The idea of ‘living simply’ has a certain natural appeal for those of us with over-busy lives. But our parish ‘Live Simply’ project is not an ‘if-only’ moment or a nostalgia for ‘the way things were’. It’s a hard-nosed recognition that our way of life is threatening the future of life on earth – by over consumption of resources, degradation of the environment, extinction of species and human-induced global warming. That’s the ‘down-side’.

But ‘Live Simply’ is also and primarily a positive recognition that humanity has the unique calling to be stewards of Creation. We can change the weather – literally and metaphorically! More than that, as Christians, we find in our ‘Common Home’ signs of God’s love and providence. As St.

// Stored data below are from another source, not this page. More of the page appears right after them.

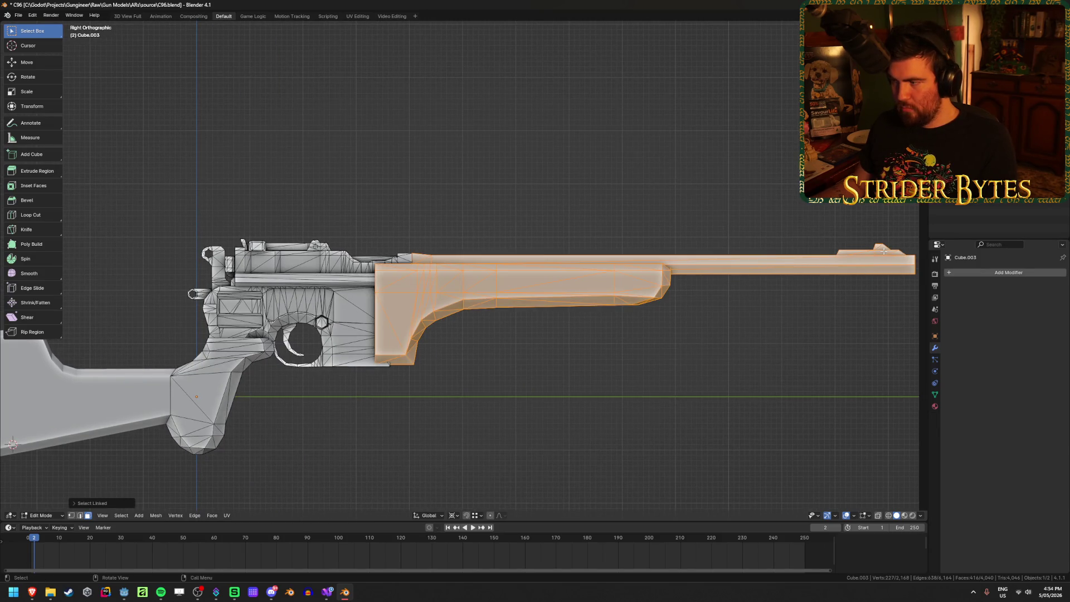
Separate the selected forend and barrel from Cube.003 into their own object
{"action": "key", "text": "h"}
{"action": "mouse_move", "coordinate": [495, 325]}
{"action": "middle_mouse_down"}
{"action": "mouse_move", "coordinate": [418, 342]}
{"action": "mouse_move", "coordinate": [181, 345]}
{"action": "mouse_move", "coordinate": [486, 335]}
{"action": "middle_mouse_up"}
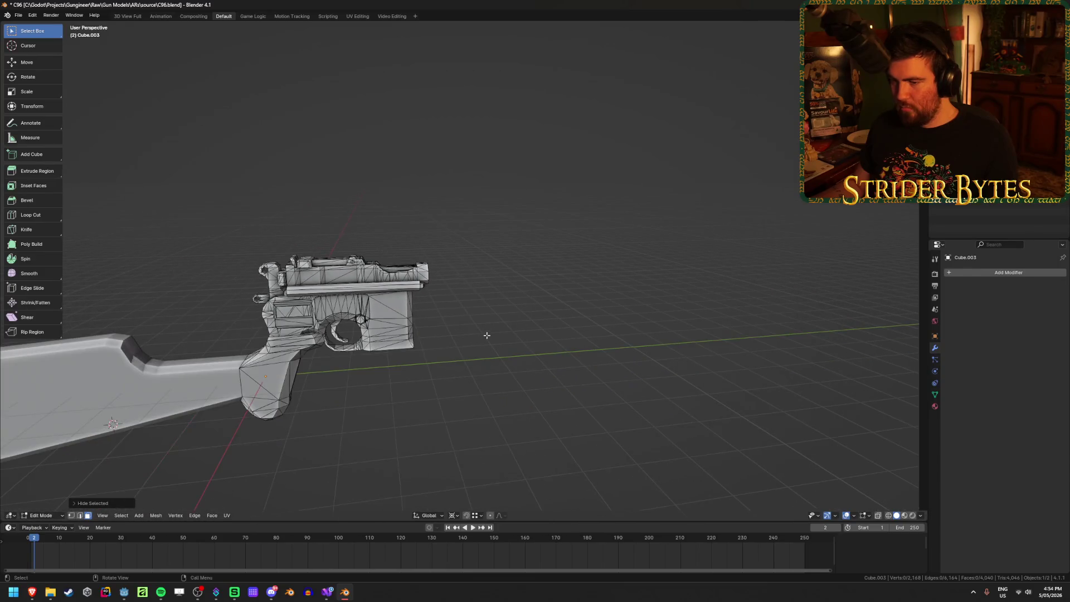
{"action": "mouse_move", "coordinate": [380, 341]}
{"action": "middle_mouse_down", "text": "shift"}
{"action": "mouse_move", "coordinate": [525, 328]}
{"action": "mouse_move", "coordinate": [490, 363]}
{"action": "middle_mouse_up", "text": "shift"}
{"action": "key", "text": "Tab"}
{"action": "key", "text": "Tab"}
{"action": "key", "text": "Tab"}
Hide the pistol body Cube.003 and orbit to view the separated pieces
{"action": "key", "text": "Tab"}
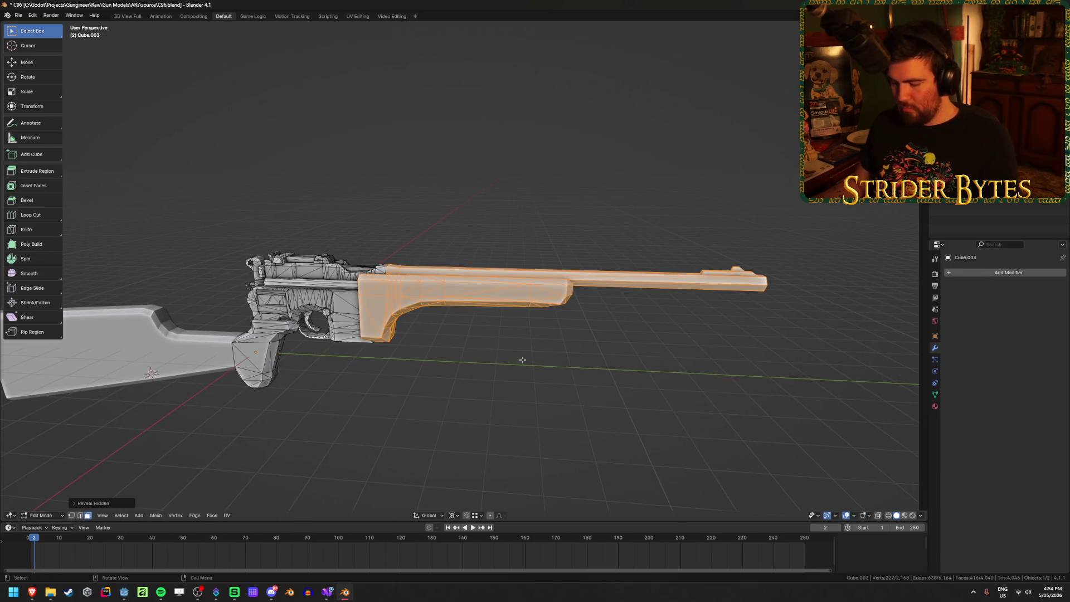
{"action": "key", "text": "ctrl+Tab"}
{"action": "key", "text": "Tab"}
{"action": "scroll", "coordinate": [379, 388], "scroll_direction": "up", "scroll_amount": 5}
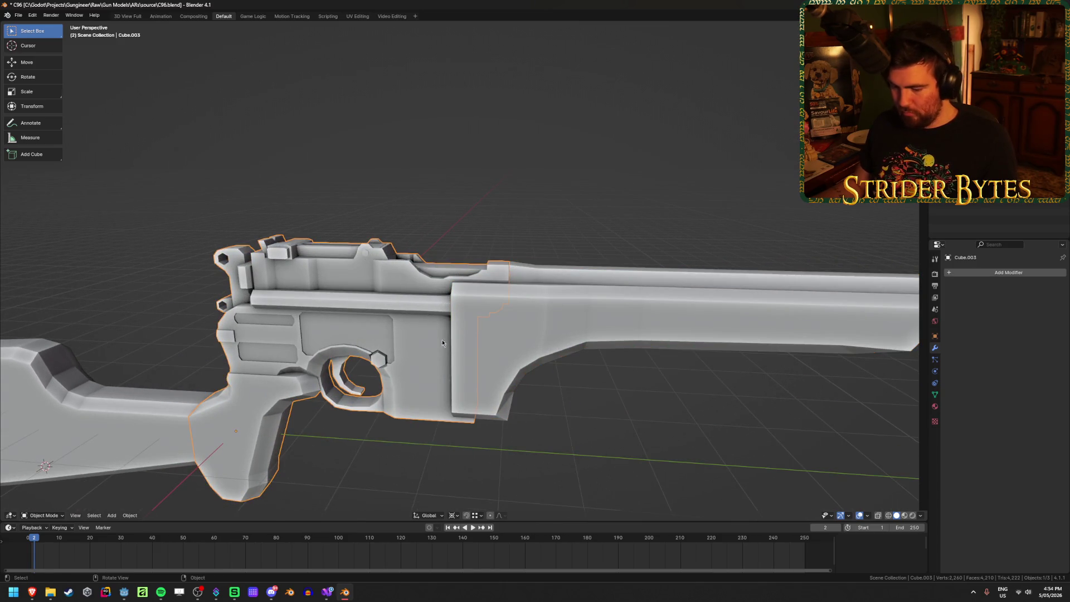
{"action": "scroll", "coordinate": [457, 357], "scroll_direction": "down", "scroll_amount": 5}
{"action": "key", "text": "h"}
{"action": "middle_click_drag", "start_coordinate": [472, 375], "coordinate": [601, 387]}
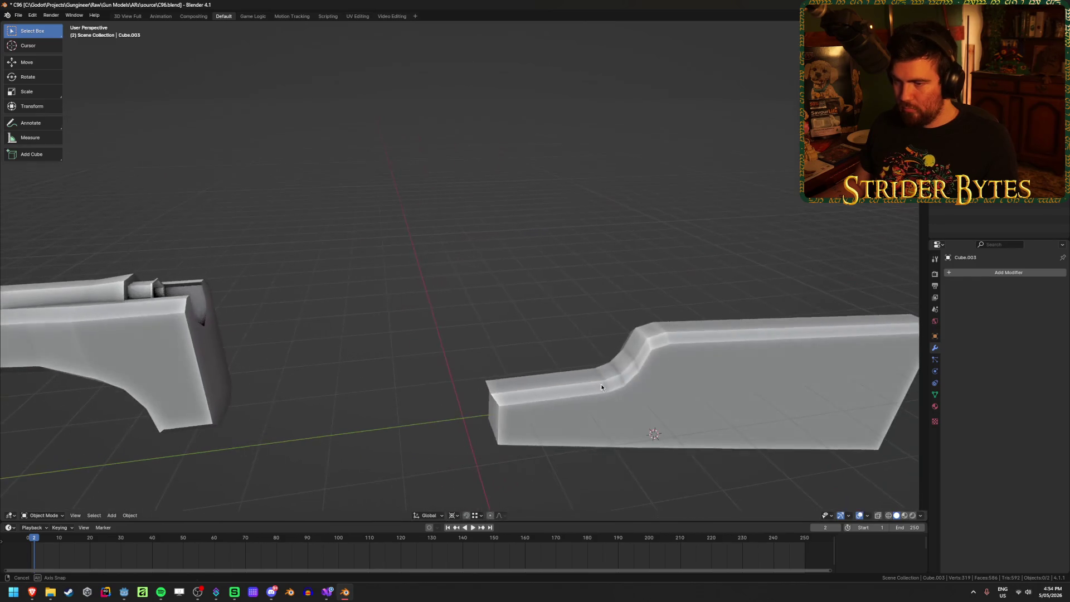
Try filling the rear opening of the separated barrel piece with a face, then undo it
{"action": "left_click", "coordinate": [176, 346]}
{"action": "key", "text": "Tab"}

Francis recognised so clearly 800  years ago, every creature (and the sun, the moon and the stars, too) is our ‘brother’ or ‘sister’. In his final illness, when already blind, ‘il Poverello’, the poor man of Assisi, wrote his sublime ‘Canticle of Creation’, or in Italian, Laudato Si’.

Eight years ago, Pope Francis wrote a letter with that same title to call us all to heed ‘the cry of the poor’ and ‘the cry of the earth’ (for it is the world’s poorest people who suffer when Mother Nature is attacked). Living simply, sustainably and in solidarity with the poor – the goals set for parishes (and parishioners) seeking a ‘LiveSimply Award’ from Cafod – is therefore an act of justice, caring for the most vulnerable on our planet. But it is also an act of prayer, recognising God’s work in all of Creation: Laudato si’, O Signore! Be praised, O Lord! – by our contemplation of the beauty of nature and by the changes we make to our lifestyle, so that we may tread more lightly on this beautiful earth and hand it on safely to our children and our children’s children.